Corners Of The Ethical Theory Triangle And How It “Frames” Our Ethical Thinking
The ethical theory triangle consists of three different ethical theories including consequentialist ethics, deontological ethics and virtue ethics . Each of these theories can be used to describe and explain ethical situations and to form a particular viewpoint of the situation. In particular, consequentialist ethics can be defined as basing a stance on a certain situation based on the consequences it can have on either the agent, or the individual, or on others. Consequentialist ethics focuses on the outcomes of the situation and who it will impact and there are various types of consequentialism including ethical egoism, ethical altruism, and utilitarianism which form different stances within this ethical theory. Ethical egoism is formatted in that the agent only cares about how the situation will impact themselves and their image, and on the other hand ethical altruism focuses only on how the situation will impact others, not themselves. Utilitarianism is combination of both ethical egoism and altruism as the theory bases all decisions off of the consequences directly rather than who the consequence will impact.
With consequentialist ethics in mind, one ethical issue that can be further analyzed with this perspective is the runaway trolley issue which is mentioned in Sandel’s novel Justice: What’s the Right Thing to Do? The Runaway trolley is a well-known ethical dilemma in which the reader is put into a number of tough ethical situations regarding a trolley with broken brakes. In one situation, the reader is the trolley driver and can decide to hit either one worker or five workers. In another situation, the reader is a bystander and can choose to push an overweight man onto the tracks. In these instances, consequentialist ethics is being used as choices are being made based on what will happen as a result. In particular, utilitarianism is used in the first situation as it would be most beneficial to only harm one individual than five.

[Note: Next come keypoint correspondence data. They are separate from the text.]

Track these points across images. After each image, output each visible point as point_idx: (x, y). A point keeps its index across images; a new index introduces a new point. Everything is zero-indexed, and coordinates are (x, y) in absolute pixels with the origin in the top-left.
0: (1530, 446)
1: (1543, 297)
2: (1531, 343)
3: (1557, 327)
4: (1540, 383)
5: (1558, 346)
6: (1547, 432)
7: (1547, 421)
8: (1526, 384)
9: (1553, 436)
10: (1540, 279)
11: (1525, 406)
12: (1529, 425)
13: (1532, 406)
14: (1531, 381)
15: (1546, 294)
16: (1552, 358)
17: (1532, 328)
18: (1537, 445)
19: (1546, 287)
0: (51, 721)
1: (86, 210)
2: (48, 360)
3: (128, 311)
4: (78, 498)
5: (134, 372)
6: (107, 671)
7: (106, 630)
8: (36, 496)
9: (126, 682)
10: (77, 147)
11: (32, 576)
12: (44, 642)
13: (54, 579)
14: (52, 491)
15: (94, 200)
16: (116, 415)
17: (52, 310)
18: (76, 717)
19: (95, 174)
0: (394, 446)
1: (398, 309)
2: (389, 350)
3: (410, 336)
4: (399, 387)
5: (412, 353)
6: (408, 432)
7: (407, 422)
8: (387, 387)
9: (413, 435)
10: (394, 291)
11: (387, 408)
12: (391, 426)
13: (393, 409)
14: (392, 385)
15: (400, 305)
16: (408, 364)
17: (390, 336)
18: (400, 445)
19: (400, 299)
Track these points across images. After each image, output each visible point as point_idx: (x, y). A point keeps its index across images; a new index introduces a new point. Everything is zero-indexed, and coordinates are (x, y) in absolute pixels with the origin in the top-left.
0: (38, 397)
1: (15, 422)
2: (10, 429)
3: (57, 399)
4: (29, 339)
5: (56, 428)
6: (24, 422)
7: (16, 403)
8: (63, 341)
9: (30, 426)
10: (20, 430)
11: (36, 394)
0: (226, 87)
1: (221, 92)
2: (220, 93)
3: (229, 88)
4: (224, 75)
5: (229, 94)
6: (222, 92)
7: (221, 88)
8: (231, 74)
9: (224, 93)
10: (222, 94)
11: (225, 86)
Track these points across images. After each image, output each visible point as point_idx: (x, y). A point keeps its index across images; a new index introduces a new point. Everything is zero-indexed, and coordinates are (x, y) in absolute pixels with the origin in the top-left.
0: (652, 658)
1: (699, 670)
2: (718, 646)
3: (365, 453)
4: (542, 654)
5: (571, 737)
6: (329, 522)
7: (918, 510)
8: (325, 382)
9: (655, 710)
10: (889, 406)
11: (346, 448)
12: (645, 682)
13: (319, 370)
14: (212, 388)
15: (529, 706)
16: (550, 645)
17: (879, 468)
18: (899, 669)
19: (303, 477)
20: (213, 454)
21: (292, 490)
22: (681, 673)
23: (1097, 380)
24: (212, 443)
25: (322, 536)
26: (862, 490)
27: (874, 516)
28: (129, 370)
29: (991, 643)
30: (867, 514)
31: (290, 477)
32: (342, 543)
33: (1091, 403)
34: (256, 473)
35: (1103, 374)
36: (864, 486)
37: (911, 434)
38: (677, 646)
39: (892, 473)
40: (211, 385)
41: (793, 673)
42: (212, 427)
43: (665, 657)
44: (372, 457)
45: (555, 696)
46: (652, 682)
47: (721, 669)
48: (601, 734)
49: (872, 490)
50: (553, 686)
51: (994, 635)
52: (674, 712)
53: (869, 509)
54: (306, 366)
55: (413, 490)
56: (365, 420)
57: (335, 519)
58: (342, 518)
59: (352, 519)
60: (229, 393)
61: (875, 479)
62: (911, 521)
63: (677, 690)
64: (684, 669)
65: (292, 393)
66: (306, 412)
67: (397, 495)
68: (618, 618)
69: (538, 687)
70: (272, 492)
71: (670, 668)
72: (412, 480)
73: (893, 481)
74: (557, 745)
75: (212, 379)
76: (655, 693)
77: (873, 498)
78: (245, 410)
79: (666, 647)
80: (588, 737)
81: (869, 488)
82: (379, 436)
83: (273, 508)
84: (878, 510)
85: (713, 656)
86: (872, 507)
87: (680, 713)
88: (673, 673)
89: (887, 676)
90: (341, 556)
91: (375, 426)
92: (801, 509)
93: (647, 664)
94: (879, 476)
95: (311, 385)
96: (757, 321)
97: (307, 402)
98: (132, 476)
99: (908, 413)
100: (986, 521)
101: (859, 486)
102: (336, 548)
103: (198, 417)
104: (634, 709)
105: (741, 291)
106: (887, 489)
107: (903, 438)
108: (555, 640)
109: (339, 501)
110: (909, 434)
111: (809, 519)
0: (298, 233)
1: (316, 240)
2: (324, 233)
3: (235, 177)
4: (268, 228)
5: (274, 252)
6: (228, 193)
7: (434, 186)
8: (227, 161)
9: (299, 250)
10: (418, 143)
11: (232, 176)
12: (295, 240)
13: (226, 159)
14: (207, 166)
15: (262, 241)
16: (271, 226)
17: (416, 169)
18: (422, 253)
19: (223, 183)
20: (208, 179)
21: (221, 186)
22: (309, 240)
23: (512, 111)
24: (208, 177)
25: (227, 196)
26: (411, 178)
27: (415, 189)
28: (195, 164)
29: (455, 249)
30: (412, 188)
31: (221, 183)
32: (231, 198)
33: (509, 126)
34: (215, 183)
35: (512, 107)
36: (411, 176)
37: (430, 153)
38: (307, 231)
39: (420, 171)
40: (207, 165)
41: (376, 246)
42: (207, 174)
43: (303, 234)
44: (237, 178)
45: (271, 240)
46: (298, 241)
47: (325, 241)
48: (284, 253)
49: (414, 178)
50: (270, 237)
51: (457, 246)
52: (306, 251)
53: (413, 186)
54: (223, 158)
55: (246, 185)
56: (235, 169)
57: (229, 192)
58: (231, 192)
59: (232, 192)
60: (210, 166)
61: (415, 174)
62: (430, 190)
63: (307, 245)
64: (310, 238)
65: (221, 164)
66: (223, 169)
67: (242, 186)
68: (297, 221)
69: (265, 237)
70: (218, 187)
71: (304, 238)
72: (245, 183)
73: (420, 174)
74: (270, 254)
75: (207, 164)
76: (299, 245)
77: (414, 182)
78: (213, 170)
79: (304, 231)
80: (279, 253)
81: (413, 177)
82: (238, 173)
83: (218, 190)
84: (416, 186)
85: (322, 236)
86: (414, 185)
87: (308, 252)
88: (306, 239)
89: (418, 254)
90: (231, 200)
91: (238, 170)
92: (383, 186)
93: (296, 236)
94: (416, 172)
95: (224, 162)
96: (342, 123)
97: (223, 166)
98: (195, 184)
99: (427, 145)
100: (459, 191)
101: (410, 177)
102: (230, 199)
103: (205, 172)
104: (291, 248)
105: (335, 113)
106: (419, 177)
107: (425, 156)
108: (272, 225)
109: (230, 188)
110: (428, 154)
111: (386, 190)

In the second mentioned situation, ethical egoism could be used as the bystander could do nothing which would be in their best interest. The Runaway trolley has multiple different aspects and perspectives and it can be seen through these mentioned parts that consequentialism ethics plays a very large role as all decisions are view with what the consequence or impact would be. Although the Runaway Trolley topic can be analyzed through consequentialist ethics, there are also aspects of the situation that appeal to both virtue and deontological ethics and make it essential to incorporate all three corners of the triangle to fully understand the issue. For example, deontological ethics can be used when discussing moral principles such as it being the duty of the rail workers to understand the amount of danger their job entails. Likewise, it can be said that it is the duty of the trolley driver to save as many lives.
With deontological ethics incorporated, it puts an emphasis on a person’s duties and or rights and this would not have been seen when only analyzing the situation through the consequentialist ethics viewpoint. Going off of that, virtue ethics can also be put to use in this situation when it comes to pushing an innocent man off of a bridge to save five. In this case the man on the bridge and the person that has the opportunity to push him can be evaluated in terms of this type of ethics and it can be seen that it is not right for the person to push an innocent, uninvolved man off of a bridge without any the man portraying any vice.
Overall, all three types of ethics are necessary when discussing ethical issues as they each bring forth different ways to analyze the situation and to analyze the ways in which the situation can be resolved.